THE DATA -
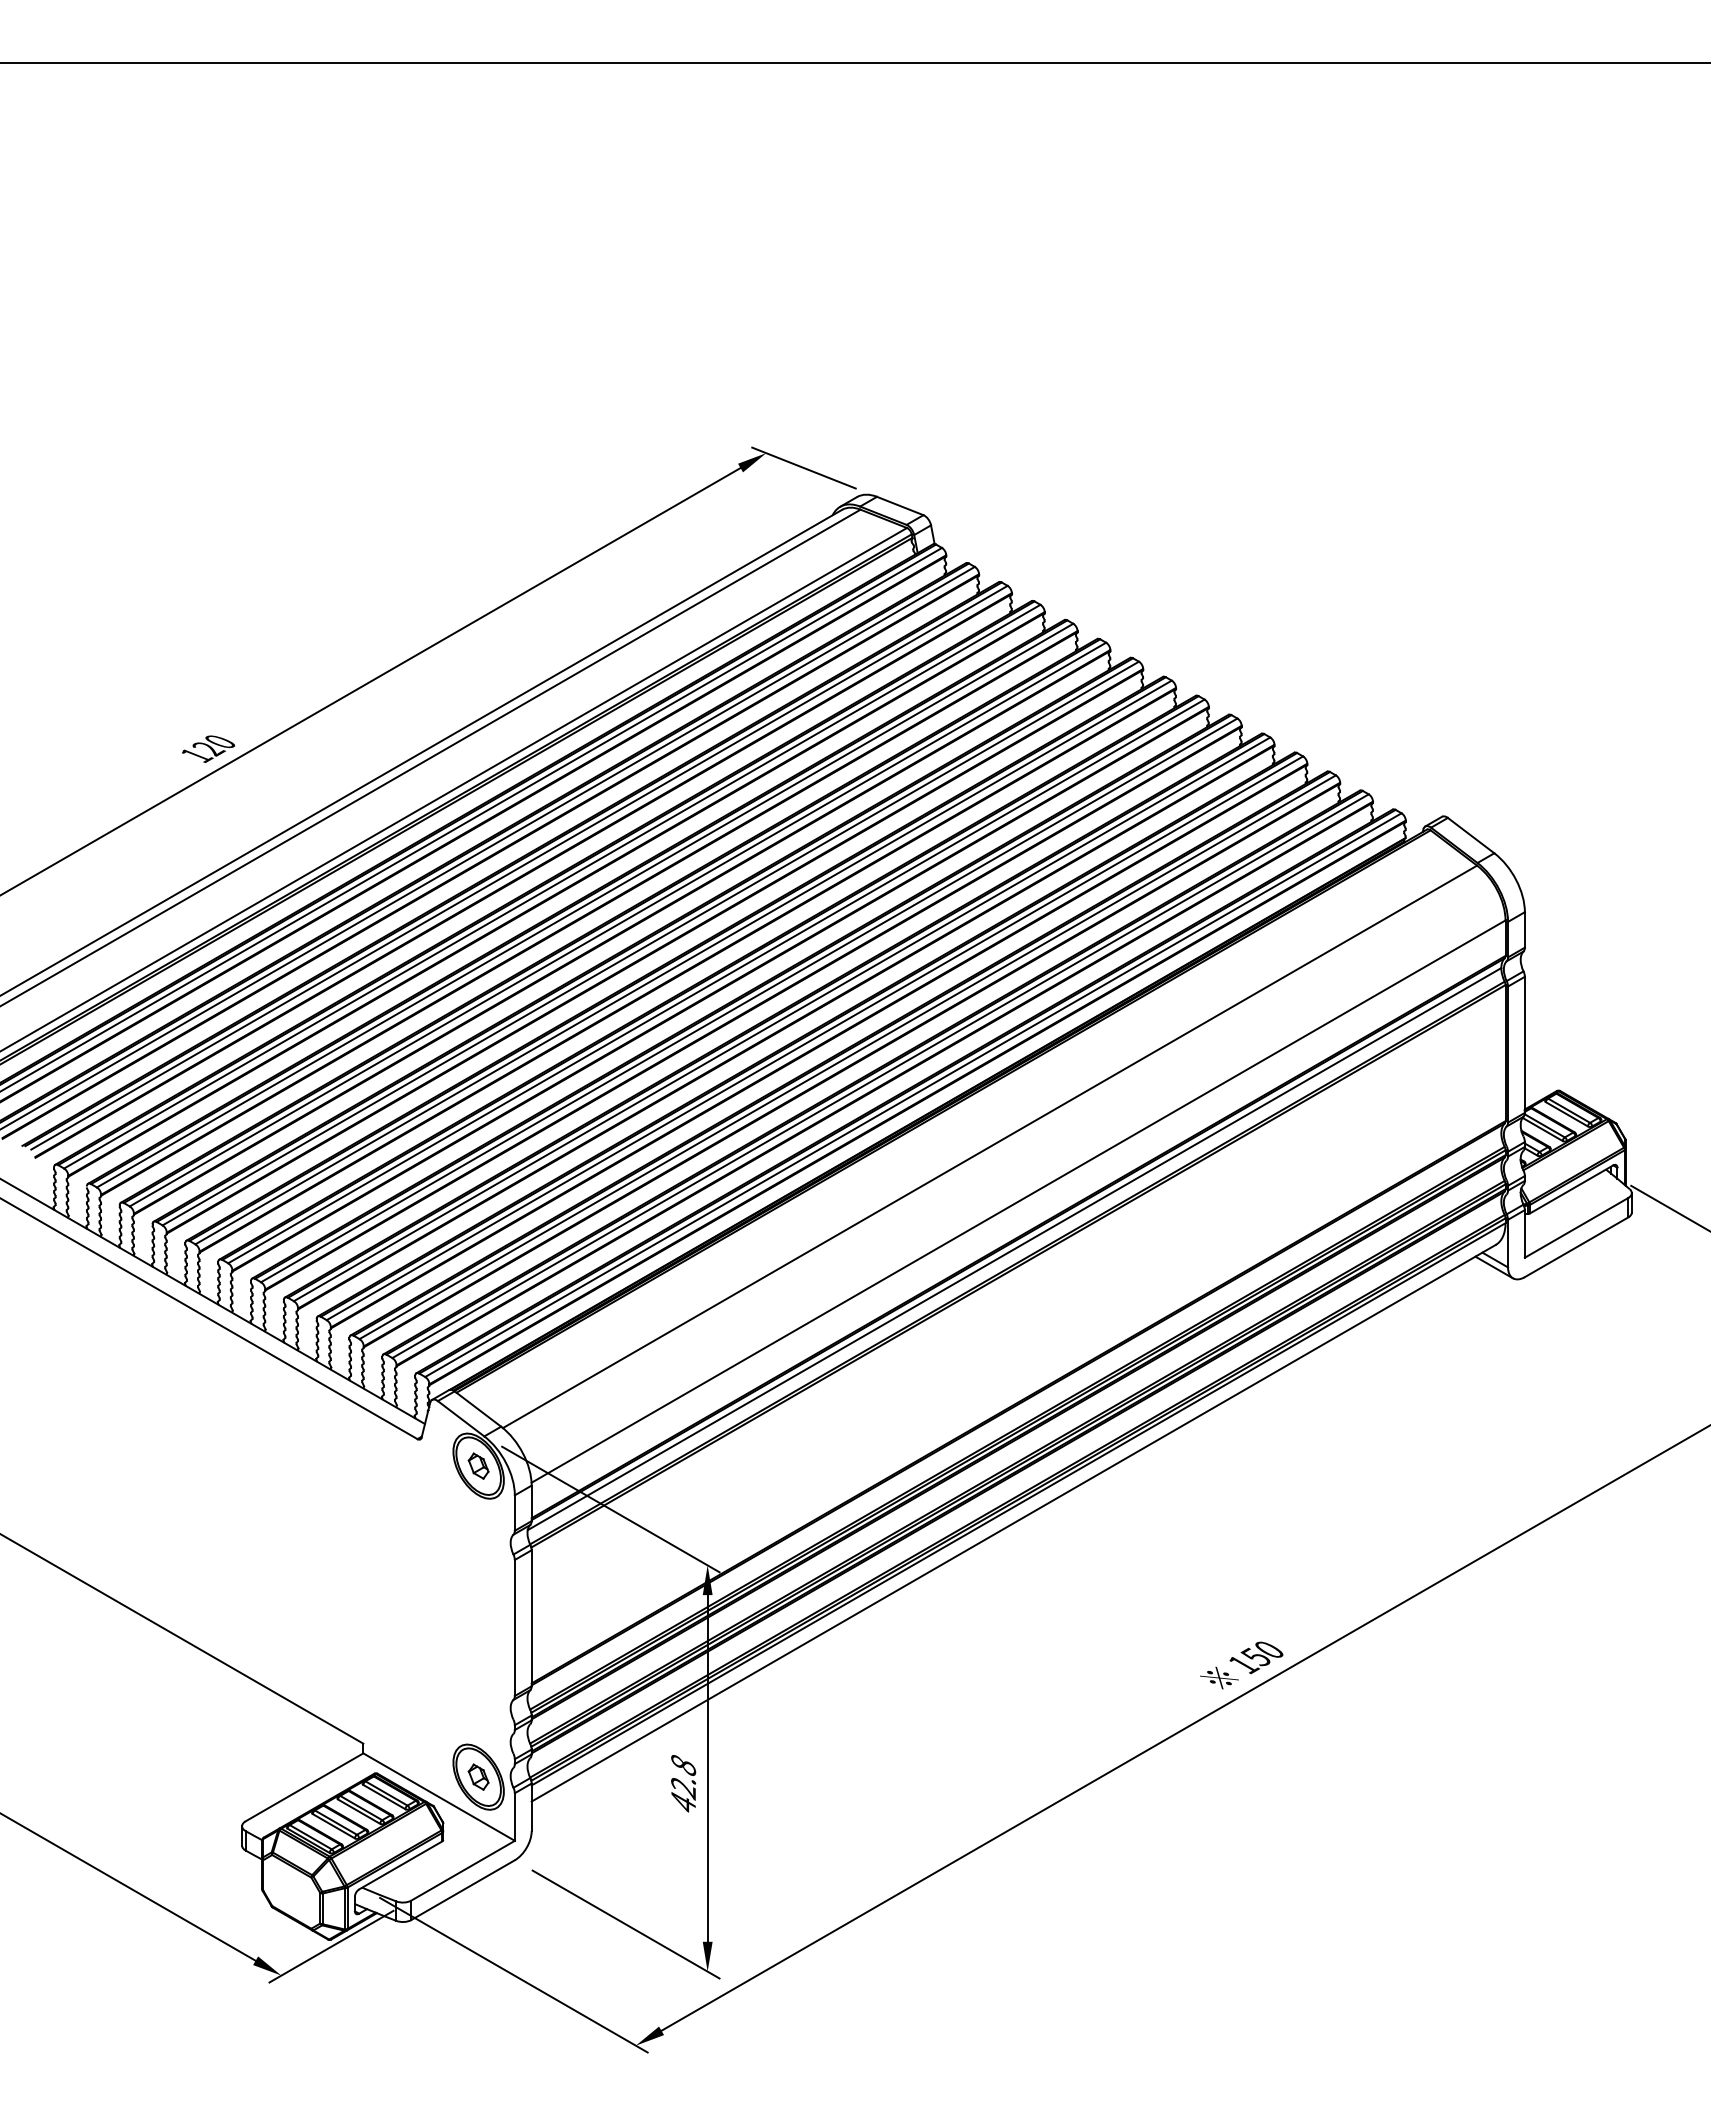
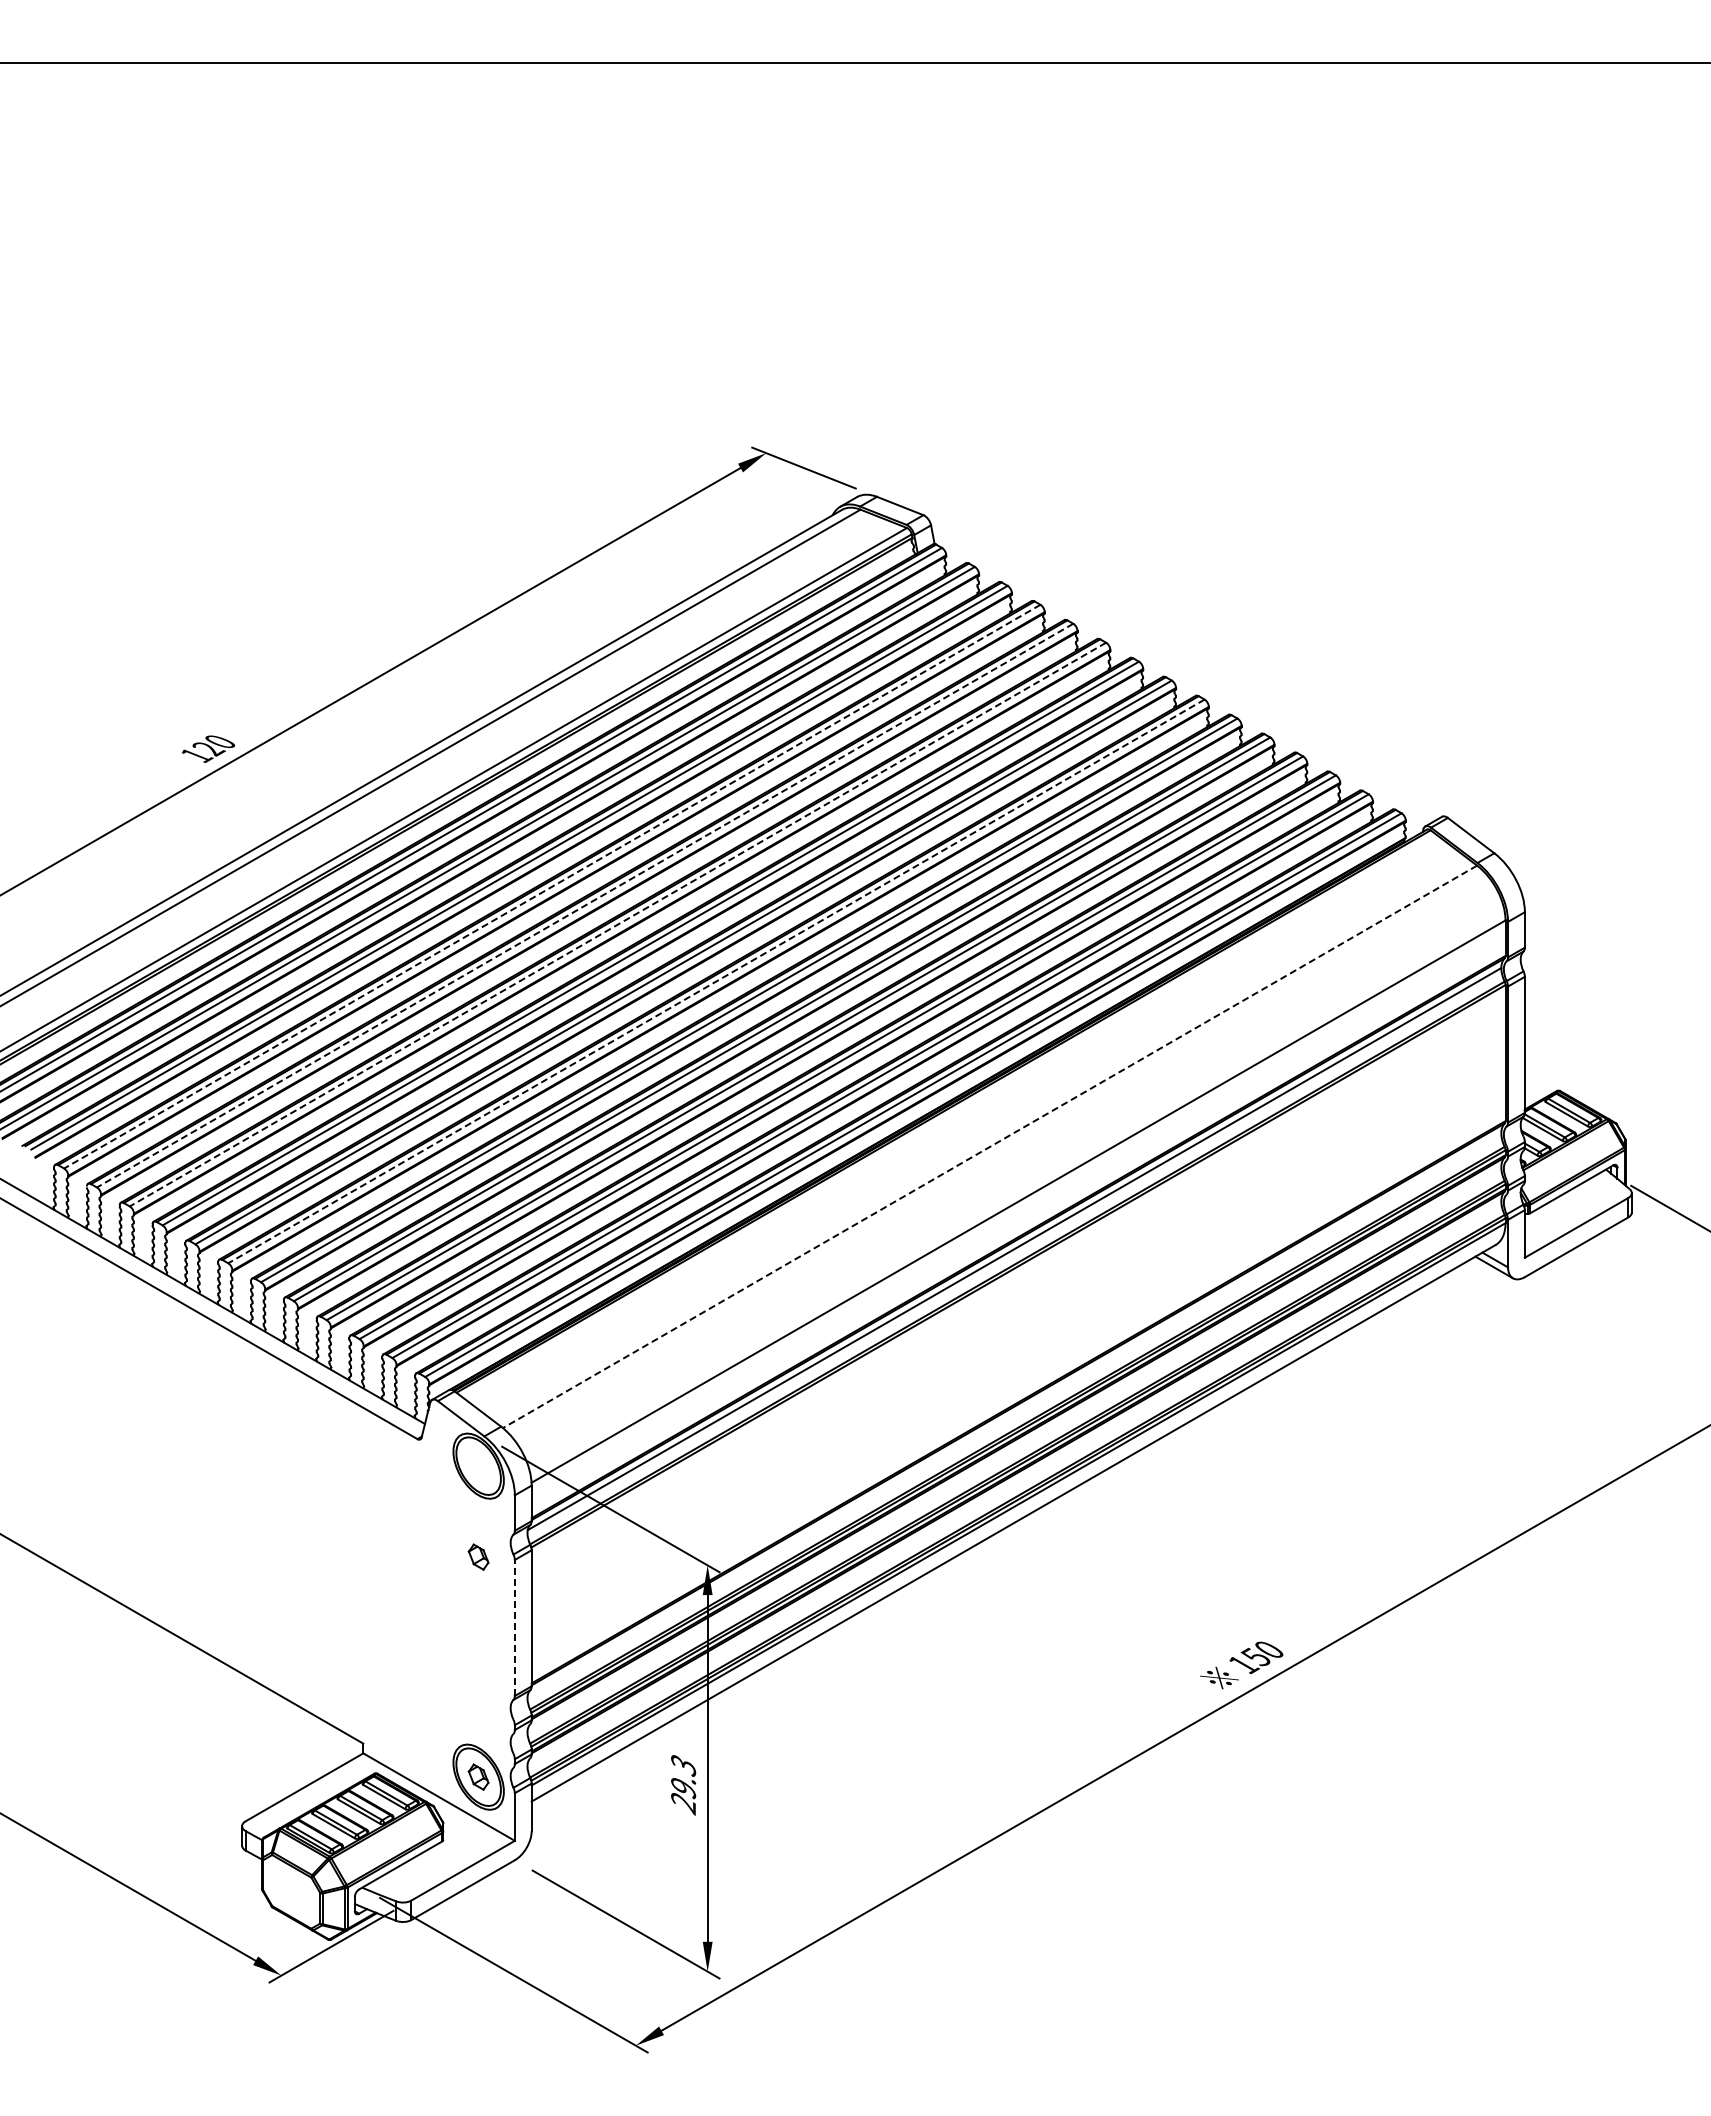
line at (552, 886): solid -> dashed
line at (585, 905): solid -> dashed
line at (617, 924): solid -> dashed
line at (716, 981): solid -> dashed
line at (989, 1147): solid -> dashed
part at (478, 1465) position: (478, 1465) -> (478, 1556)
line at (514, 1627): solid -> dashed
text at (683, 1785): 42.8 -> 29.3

* * *

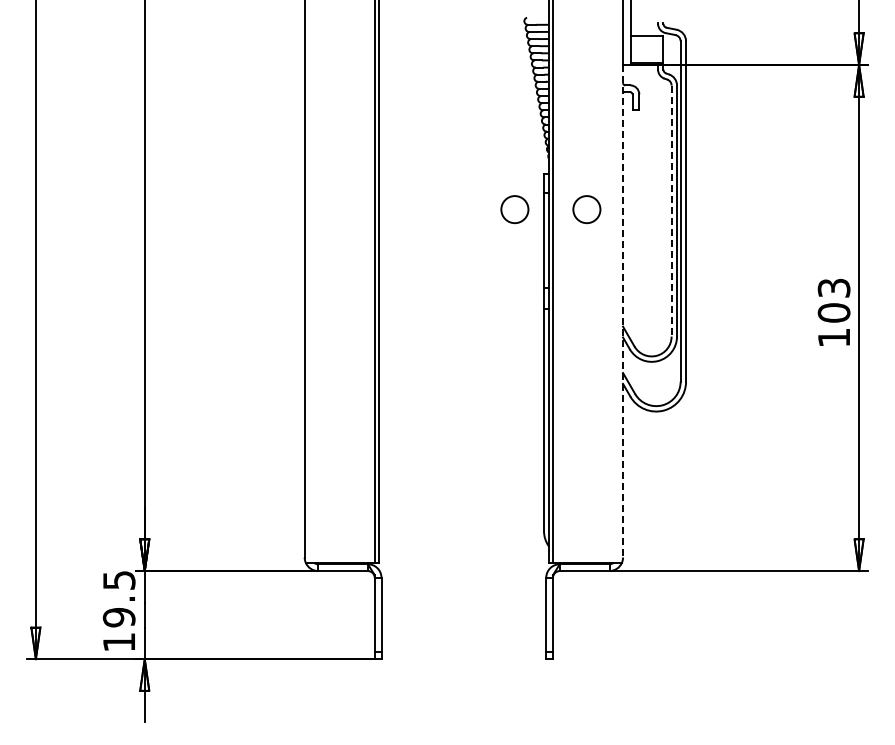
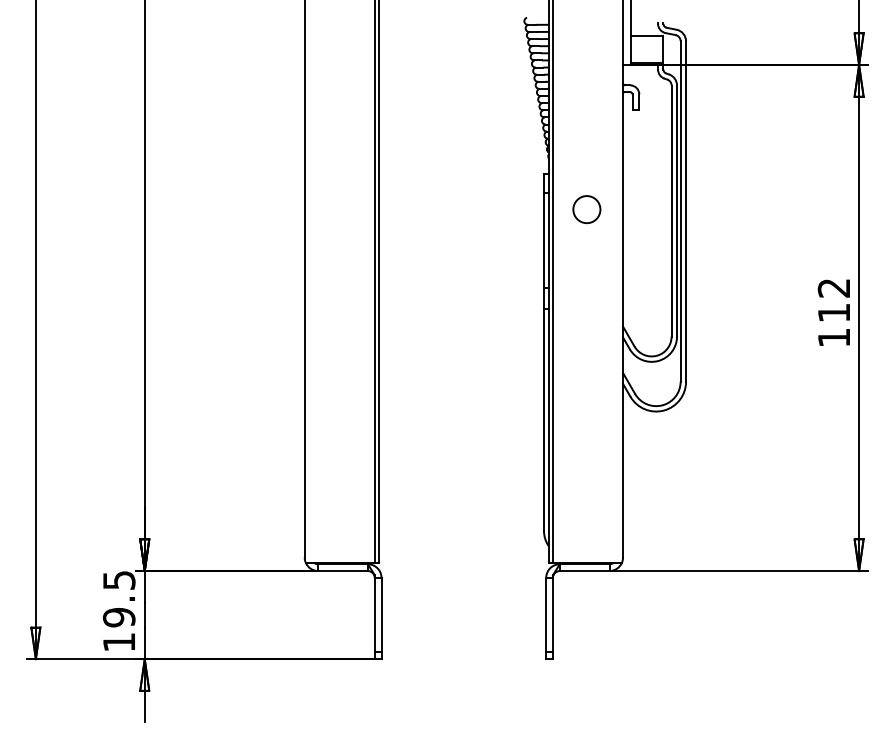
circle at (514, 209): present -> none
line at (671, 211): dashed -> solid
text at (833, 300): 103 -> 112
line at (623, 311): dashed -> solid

TO DO - Print the records exactly as they appear, starting at the line that contains "circle at (514, 209): present -> none" and ending at the line that contains "line at (623, 311): dashed -> solid", both included.

EXPECTED OUTPUT -
circle at (514, 209): present -> none
line at (671, 211): dashed -> solid
text at (833, 300): 103 -> 112
line at (623, 311): dashed -> solid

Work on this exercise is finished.